Les postiers endeuillés par un suicide
Article paru dans La Marseillaise du mercredi 12 janvier 2011
Les obsèques de Robert Palpant (55 ans), qui s’est donné la mort samedi en se jetant sous un train, ont lieu aujourd’hui. Sa veuve et la CGT mettent en cause les conditions de travail.
Un acte désespéré qui traduit le malaise profond des postiers face à la dégradation de leurs conditions de travail. C’est ainsi que
la CGT interprète le suicide, samedi, de Robert Palpant, caissier au bureau de Poste des quartiers Sud de Vitrolles. Sa veuve elle-même postière ne veut pas entendre parler de problèmes
personnels pour expliquer le geste de son mari. " Madame Palpant s’est exprimée publiquement. Elle est catégorique, ils n’avaient pas de difficultés financières, leurs deux enfants ont réussi
leurs études, rien dans sa vie personnelle n’a pu être le déclencheur d’un tel acte ", explique Michel Franchi de la CGT activités postales 13.
" Chez les postiers, l’émotion est grande, nous avons lancé un appel à cesser le travail pour honorer sa mémoire à l’occasion de ses
obsèques* ", témoigne le syndicaliste. La CGT y sera représentée officiellement. A la demande de la famille, aucun cadre ni membre de la direction n’y participera en revanche.
Interrogé sur ce triste événement, Laurent Mirallès au nom de La Poste, tient à " s’associer à la douleur des proches de Robert
Palpant " tout en affirmant que " la direction refuse d’établir tout lien avec les conditions de travail ".
Pour lui, " la lettre adressée au directeur de La Poste par Robert Palpant le 5 janvier n’évoque pas cette question, mais une
inquiétude sur une vérification comptable ". " L’agent qui a mis fin à ses jours n’a nullement été concerné par la nouvelle organisation mise en place il y a huit mois pour dimensionner le
personnel à l’activité de chaque bureau ", ajoute-t-il.
Dénégations de la direction
Le syndrome Orange-France Télécom aurait-il atteint La Poste après son changement de statut en mars 2010 et l’ouverture à la
concurrence, le 1er janvier dernier, de la distribution des courriers de moins de 50 grammes ?
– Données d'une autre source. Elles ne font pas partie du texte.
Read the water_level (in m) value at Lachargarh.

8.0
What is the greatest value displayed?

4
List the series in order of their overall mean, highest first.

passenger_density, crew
"Aucune comparaison n’est possible, on ne peut faire du suicide un axe de communication. En tant que premier employeur de France,
nous connaissons des drames, il faut de la pudeur et de la retenue ", répond Laurent Mirrallès qui annonce par ailleurs la mise en place d’un " dispositif d’écoute " avec psychologue dès lundi
dans le bureau endeuillé.
Du côté de la CGT, c’est un tout autre son de cloche qui se fait entendre. " Ce n’est pas un cas isolé. Depuis moins d’un an, c’est
le 5e suicide de postiers dans les Bouches-du-Rhône ! ", s’indigne Michel Franchi.
Au-delà de l’émotion, les luttes
Le cégétiste insiste: " Ce drame intervient dans un contexte difficile. Presque tous les bureaux en sont à leur 3e réorganisation
avec, en arrière fond, l’objectif de La Poste de supprimer 40% des emplois à horizon 2015. " Pour lui, la situation appelle, au-delà de l’émotion, à des luttes " contre l’installation de la
précarité, les non-remplacement et la pression croissante ".
"Les postiers du 2e arrondissement de Marseille sont en grève depuis près de 100 jours contre ce cocktail explosif. Ils se heurtent
au refus de la direction de négocier. C’est aussi prendre une responsabilité dangereuse ", conclut-il.